Tembus Kedalaman 19 Meter, TNI dan BNPB Genjot Pengeboran Sumur Dalam di Ngadirojo Pacitan

Kabar Jatim News
By -
0

Kabarjatimnews.id | PACITAN — Dalam upaya menanggulangi krisis air bersih yang melanda warga kawasan pesisir dan perbukitan, Kodim 0801/Pacitan menerjunkan personel Babinsa untuk mendampingi pelaksanaan pengeboran sumur dalam dari Badan Nasional Penanggulangan Bencana (BNPB) di Dusun Damas RT 01/RW 05, Desa Hadiwarno, Kecamatan Ngadirojo, Kabupaten Pacitan, Rabu (16/9/2026). Langkah sinergis ini diambil guna memastikan proyek penyediaan sumber air tersebut berjalan lancar dan tepat sasaran.

​Hingga Rabu sore, proyek pengeboran yang dikerjakan oleh empat orang tenaga ahli tersebut telah mencapai kedalaman 19 meter. Kehadiran aparat teritorial di lapangan bertujuan untuk mengawal pengerjaan fasilitas publik ini agar dapat segera dimanfaatkan oleh warga sekitar yang terdampak kekeringan.

​Danramil 0801/07 Ngadirojo, Kapten Czi Gutarno, menegaskan bahwa keterlibatan Babinsa dalam proyek ini merupakan bentuk komitmen TNI AD dalam mendukung penanganan bencana kekeringan di daerah.

"Air bersih adalah kebutuhan vital. Kami dari Koramil akan terus kawal dan dampi proses pengeboran ini hingga tuntas agar manfaatnya segera dirasakan oleh warga Dusun Damas yang selama ini kesulitan air," ujar Gutarno.

​Meski demikian, pengerjaan di lapangan tak lepas dari kendala teknis. Tim teknis menemukan hambatan berupa fenomena water loss atau hilangnya pasokan air saat mata bor menyentuh kedalaman 13 meter. Kondisi ini disebabkan oleh karakteristik kontur tanah bawah permukaan kawasan tersebut yang memiliki banyak rongga.

​Untuk mengatasi hambatan geografis tersebut, tim di lapangan menyiasatinya dengan mengalirkan air secara continuous (terus-menerus) dari penampungan atas selama proses penembusan tanah berlangsung. Skema ini berkonsekuensi pada peningkatan konsumsi air operational demi menjaga stabilitas lubang bor.

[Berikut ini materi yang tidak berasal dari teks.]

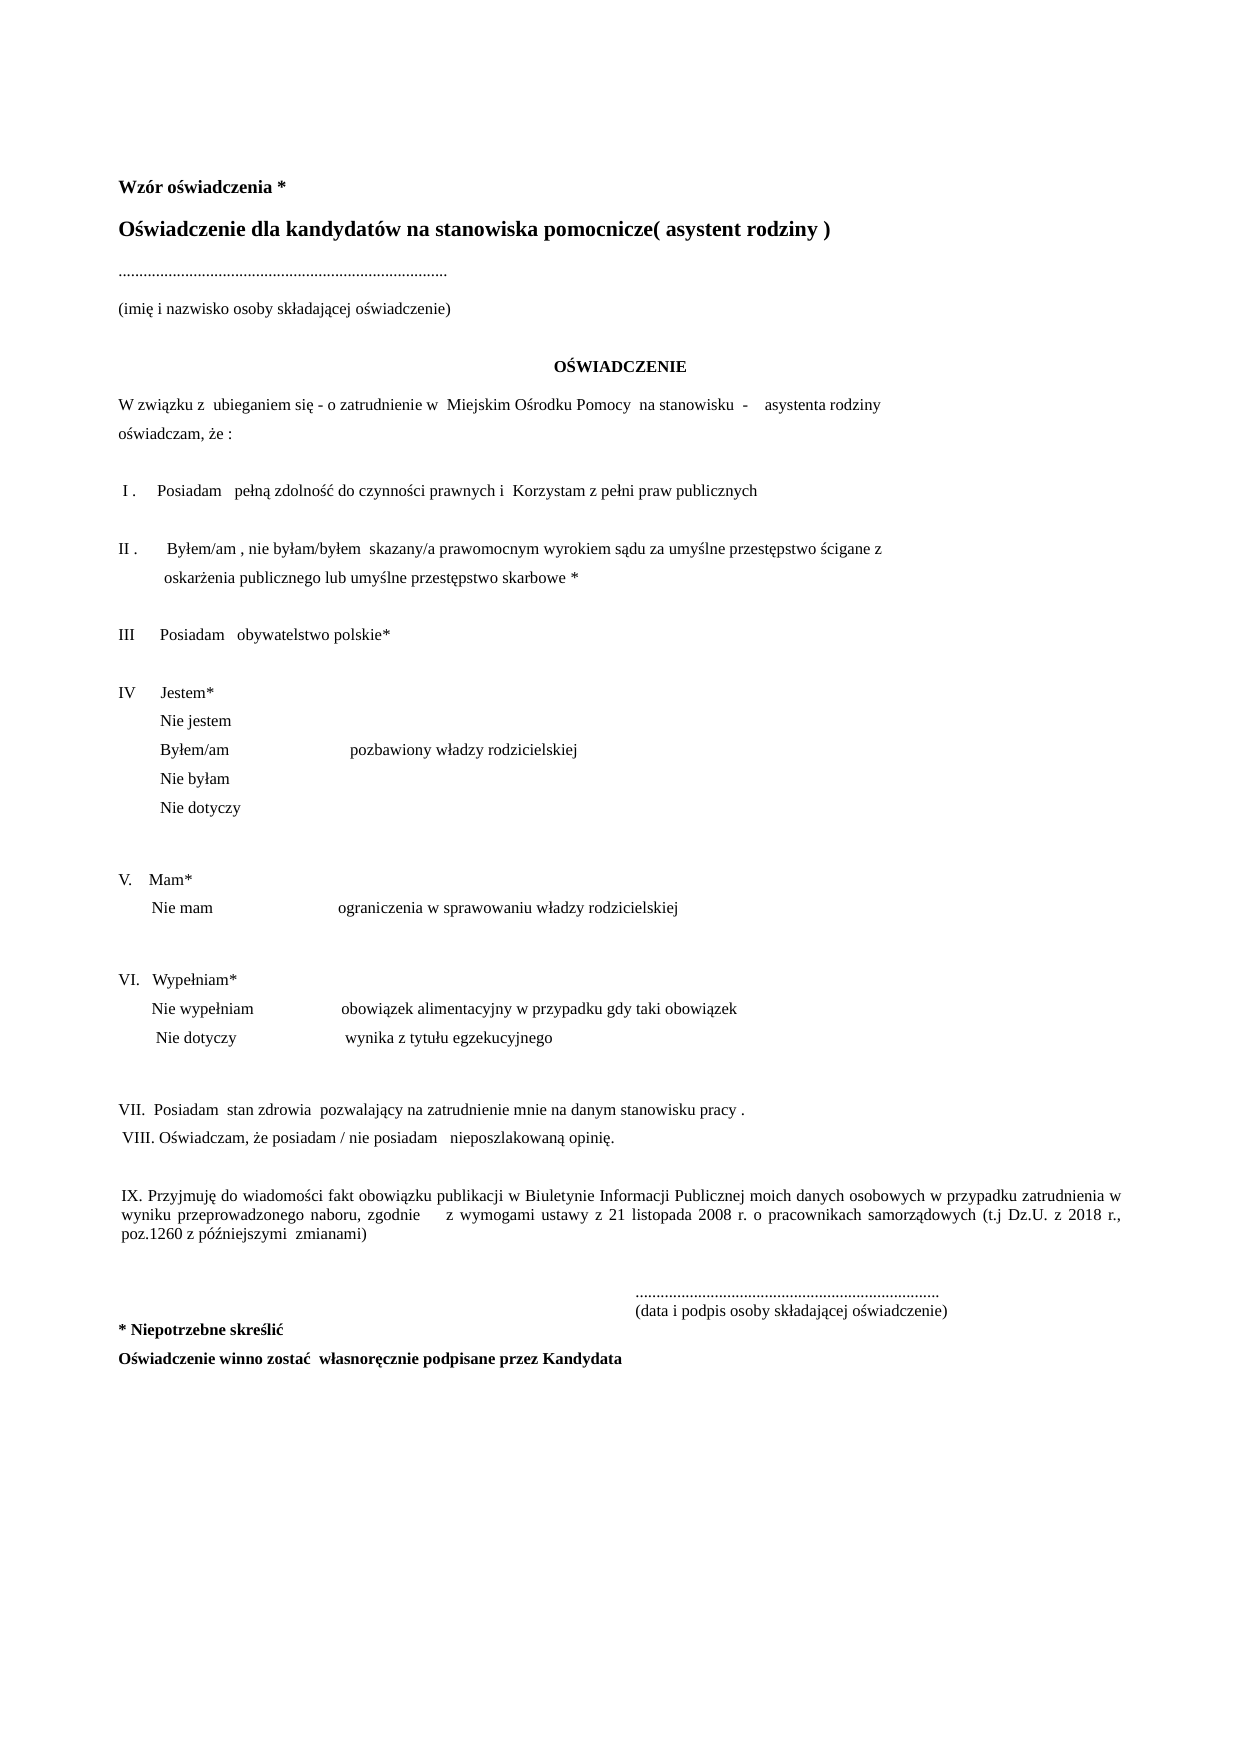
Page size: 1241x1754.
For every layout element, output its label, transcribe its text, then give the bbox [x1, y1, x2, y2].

​Kendati harus menghadapi dinamika teknis struktur tanah, proses pengerjaan terus dilanjutkan. Sinergi antara TNI, BNPB, dan warga setempat ditargetkan dapat segera menembus akuifer utama guna menjamin ketersediaan air bersih secara berkelanjutan di Kabupaten Pacitan. (*)

Tags:

Posting Komentar

0Komentar

Posting Komentar (0)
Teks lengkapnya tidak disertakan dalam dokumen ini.